At least eighty volunteers showed up to help preserve nature, marine life and wildlife on St Maarten by cleaning up Simpson Bay Beach. Around 200 kg of garbage and trash was collected including straws, plastic bottles, cans and large car tires. The volunteers cleaned the beach for more than two hours and they learned about the major impacts of trash on the local environment. The Nature Foundation also explained about the possibilities to reduce plastic waste, such as the use of paper straws instead of plastic straws, reusable cutlery and reusable shopping bags instead of plastic bags.
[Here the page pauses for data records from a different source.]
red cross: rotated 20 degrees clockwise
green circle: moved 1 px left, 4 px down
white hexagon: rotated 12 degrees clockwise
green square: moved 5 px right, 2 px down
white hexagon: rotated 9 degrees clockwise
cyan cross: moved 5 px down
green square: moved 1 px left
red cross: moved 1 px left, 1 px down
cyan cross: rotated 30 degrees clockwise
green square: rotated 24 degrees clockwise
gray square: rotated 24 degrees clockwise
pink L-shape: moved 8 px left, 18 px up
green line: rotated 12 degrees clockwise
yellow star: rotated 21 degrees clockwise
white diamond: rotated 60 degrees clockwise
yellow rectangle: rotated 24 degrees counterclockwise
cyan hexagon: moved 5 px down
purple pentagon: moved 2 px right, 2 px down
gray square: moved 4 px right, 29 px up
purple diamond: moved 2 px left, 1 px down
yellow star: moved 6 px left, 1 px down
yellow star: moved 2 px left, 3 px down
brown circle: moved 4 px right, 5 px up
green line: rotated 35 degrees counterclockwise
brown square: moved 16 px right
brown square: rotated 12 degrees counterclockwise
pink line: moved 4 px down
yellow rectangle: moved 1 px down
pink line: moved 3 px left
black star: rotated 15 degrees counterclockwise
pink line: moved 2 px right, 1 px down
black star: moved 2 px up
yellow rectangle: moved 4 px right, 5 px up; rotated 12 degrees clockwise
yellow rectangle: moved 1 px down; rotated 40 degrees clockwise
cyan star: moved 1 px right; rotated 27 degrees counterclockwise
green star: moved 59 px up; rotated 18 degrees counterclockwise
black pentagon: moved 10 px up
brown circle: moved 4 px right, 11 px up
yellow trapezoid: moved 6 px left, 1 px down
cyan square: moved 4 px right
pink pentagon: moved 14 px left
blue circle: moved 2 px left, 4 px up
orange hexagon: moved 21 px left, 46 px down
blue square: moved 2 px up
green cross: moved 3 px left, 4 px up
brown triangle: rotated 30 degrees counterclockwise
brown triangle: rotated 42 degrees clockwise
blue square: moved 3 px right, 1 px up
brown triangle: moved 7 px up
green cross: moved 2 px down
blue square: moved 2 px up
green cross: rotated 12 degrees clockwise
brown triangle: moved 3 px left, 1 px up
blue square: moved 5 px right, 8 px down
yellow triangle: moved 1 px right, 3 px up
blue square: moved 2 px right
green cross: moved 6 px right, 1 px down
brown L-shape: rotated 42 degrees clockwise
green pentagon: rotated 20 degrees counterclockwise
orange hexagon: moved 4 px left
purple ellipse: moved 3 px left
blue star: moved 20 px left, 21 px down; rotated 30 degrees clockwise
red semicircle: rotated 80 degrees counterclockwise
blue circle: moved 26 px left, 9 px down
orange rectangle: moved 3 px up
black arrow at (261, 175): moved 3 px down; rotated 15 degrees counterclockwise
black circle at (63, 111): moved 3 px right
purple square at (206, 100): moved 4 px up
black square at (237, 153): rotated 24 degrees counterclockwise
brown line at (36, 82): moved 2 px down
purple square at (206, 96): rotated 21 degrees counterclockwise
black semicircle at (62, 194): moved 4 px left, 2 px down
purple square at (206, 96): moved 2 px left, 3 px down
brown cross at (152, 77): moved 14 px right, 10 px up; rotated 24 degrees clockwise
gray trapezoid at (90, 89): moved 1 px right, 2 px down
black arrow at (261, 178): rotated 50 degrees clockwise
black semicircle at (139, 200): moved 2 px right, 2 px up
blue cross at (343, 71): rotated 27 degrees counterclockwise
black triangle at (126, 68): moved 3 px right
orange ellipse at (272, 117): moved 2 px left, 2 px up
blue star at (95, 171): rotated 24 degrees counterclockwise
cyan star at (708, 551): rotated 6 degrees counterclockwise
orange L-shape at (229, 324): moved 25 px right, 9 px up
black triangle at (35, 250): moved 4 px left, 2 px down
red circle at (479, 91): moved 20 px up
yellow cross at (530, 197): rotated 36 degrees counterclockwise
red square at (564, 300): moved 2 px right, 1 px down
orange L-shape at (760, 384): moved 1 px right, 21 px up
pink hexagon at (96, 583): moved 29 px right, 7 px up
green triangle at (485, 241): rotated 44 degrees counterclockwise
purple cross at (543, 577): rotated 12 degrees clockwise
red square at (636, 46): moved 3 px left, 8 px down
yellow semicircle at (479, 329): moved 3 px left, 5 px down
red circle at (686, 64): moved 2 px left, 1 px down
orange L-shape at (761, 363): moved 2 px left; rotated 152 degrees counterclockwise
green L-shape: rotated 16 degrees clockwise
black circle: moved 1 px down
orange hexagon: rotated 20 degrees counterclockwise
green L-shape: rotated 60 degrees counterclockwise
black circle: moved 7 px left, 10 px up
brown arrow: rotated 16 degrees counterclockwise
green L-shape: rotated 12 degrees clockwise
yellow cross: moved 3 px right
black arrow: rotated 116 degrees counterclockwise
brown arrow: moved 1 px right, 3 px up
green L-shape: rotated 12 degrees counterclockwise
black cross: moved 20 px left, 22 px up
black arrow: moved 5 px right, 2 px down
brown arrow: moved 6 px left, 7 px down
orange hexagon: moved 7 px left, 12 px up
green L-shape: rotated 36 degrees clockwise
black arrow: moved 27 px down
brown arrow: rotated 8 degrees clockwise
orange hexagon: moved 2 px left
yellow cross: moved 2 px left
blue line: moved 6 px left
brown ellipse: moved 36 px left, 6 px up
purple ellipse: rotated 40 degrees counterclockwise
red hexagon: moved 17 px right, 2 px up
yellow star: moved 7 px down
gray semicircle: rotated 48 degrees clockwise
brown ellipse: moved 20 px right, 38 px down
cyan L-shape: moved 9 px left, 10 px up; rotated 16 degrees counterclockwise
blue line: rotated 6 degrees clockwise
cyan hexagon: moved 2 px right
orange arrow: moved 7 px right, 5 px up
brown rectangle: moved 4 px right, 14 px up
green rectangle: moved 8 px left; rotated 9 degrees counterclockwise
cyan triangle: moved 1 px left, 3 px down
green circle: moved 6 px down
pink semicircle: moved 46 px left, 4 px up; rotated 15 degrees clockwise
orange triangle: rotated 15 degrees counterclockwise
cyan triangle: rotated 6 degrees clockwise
The first fifty participants received the first reusable shopping bags from the ‘Save our Sharks’ project, this is a great example for how residents can reduce plastic waste. The Foundation is asking the community to stop accepting single-use plastic bags at stores; these bags have significant negative impacts on the local environment and wildlife. Birds are often found dead with stomachs full of plastic and marine life often entangles in plastic waste, killing them. Research also shows that 48% of fish humans consume contains plastic. “Especially as an island nation, we depend on our oceans, tourists come from far to see our beautiful marine life, therefore we also need to have a clean ocean as a priority,” commented Nature Foundation Project Manager Melanie Meijer Zu-Schlochtern.

The Foundation would like to thank Karakter Beach Bar for their support by providing drinks for all participants. Karakter already uses recyclable plastic cups and during the cleanup also announced that they will start to use paper straws instead of plastic straws. The Nature Foundation hopes more establishments will follow this initiative.